June 13. 2013 10:18PM

Whitey Bulger trial focuses on FBI protection of gangster

BOSTON — A top Massachusetts state police mob expert testified Thursday that some local FBI agents were so consumed with protecting James “Whitey” Bulger that they repeatedly sabotaged state and local police investigations and even threatened the careers of the detectives pushing them.

The testimony by retired State Police Col. Thomas J. Foley pushed to the front of Bulger’s racketeering trial the long-simmering mistrust Bulger and his largely unimpeded criminal career has created between the FBI and the local and state police agencies here, in Connecticut and elsewhere which for decades met with nothing but failure in their pursuit of the crime boss.

“Were you surprised that members of the Boston FBI were trying to circumvent and undercut your investigations?” Bulger lawyer Hank Brennan asked during cross- examination.

“Yes,” Foley replied.

Foley said that beginning in the 1980s, he considered the FBI’s Boston office to be a bigger obstacle to investigating Bulger’s organized crime group, the Winter Hill Gang, than the criminals themselves. Among other things, Foley said he believes FBI agents, supported by some prosecutors in the U.S. Attorney’s Office, alerted Bulger or his associates to wire taps and tried to have state detectives assigned to other matters.

“I was naive on some things, yes,’’ Foley testified. “I’m not sure at one point we started questioning what was going on.”

Bad blood

The law enforcement bad blood has existed at least since the 1970s, when detectives from Connecticut, Florida and Oklahoma began running down leads in Boston that Bulger and his associates killed three men in an effort to seize control of the pari-mutuel company World Jai Alai.

The out-of-state police had begun to suspect by the early 1980s that a group of Boston FBI agents were tipping Bulger and his partner Stephen “The Rifleman” Flemmi to investigations and concealing evidence. One of the out-of-state detective said he believes his hotel room was searched during one of several fruitless visits to Boston.

Foley, whose career included two stints in the elite state police division that targets organized crime groups, said he began to suspect around 1984 that some of his opposites in the Boston FBI’s organized crime squad were tipping Bulger and his gang to state police wiretaps and other surveillance.

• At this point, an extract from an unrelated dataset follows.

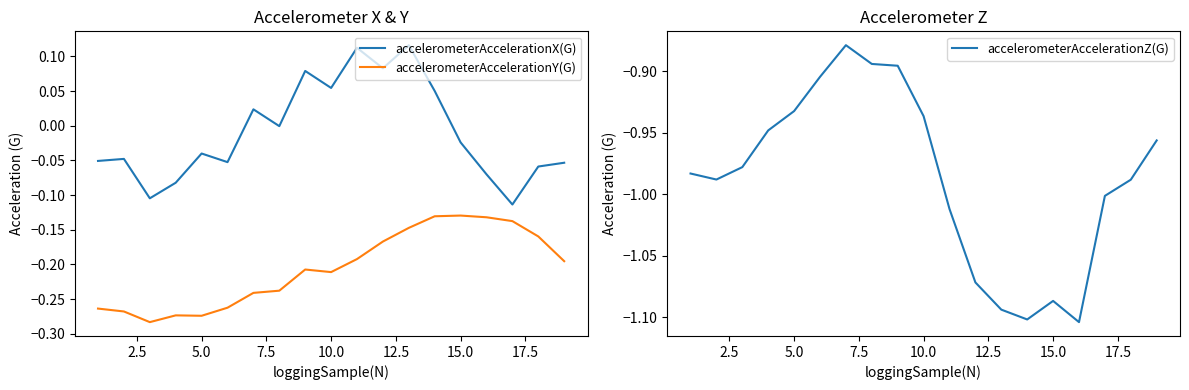

True or false: accelerometerAccelerationX(G) and accelerometerAccelerationY(G) cross at least once.

False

Disclosures in court since the late 1990s have revealed what state and local detectives long suspected: Bulger and Flemmi were FBI informants for much of the 1970s and ’80s. But a string of subsequent investigations has revealed as well that Bulger’s Winter Hill Gang was paying tens of thousands of dollars to FBI agents — most to now-imprisoned former agent John Connolly — for information about any investigations in which they were targets.

Bulger’s defense denies he was ever an informant. He claims Connolly opened a phony informant file on Bulger to cover his frequent meetings with members of the gang.

His lawyers have argued that Bulger’s prosecution is in some measure the result of a collaboration between corrupt or incompetent federal authorities and three duplicitous former Bulger associates who have become the chief witnesses against him.

While Bulger admits paying off law enforcement officers and making millions of dollars through gambling and selling drugs, he denies committing murder and claims the three witnesses are using cooperation agreements with federal authorities to pin their crimes on him.

Assistant U.S. Attorney Fred Wyshak called Foley as a witness to describe the efforts by the Massachusetts state police organized crime squad that eventually led to Bulger’s indictment. In 1990, he said squad members focused an investigation of a Winter Hill bookmaker and, using wiretaps, worked their way up through the gang hierarchy.

Beginning in the late 1990s, Foley said his detectives began uncovering a staggering arsenal of weapons that the gang had stashed in hiding places from Boston to Florida.

At least a dozen were fully automatic, military-style machine guns. They also found dozens more shotguns, rifles and handguns. Many of the guns were equipped with silencers and their serial numbers had been obliterated, Foley said.

The sweeping racketeering indictment against Bulger charges him with multiple firearms offenses in addition to 19 murders.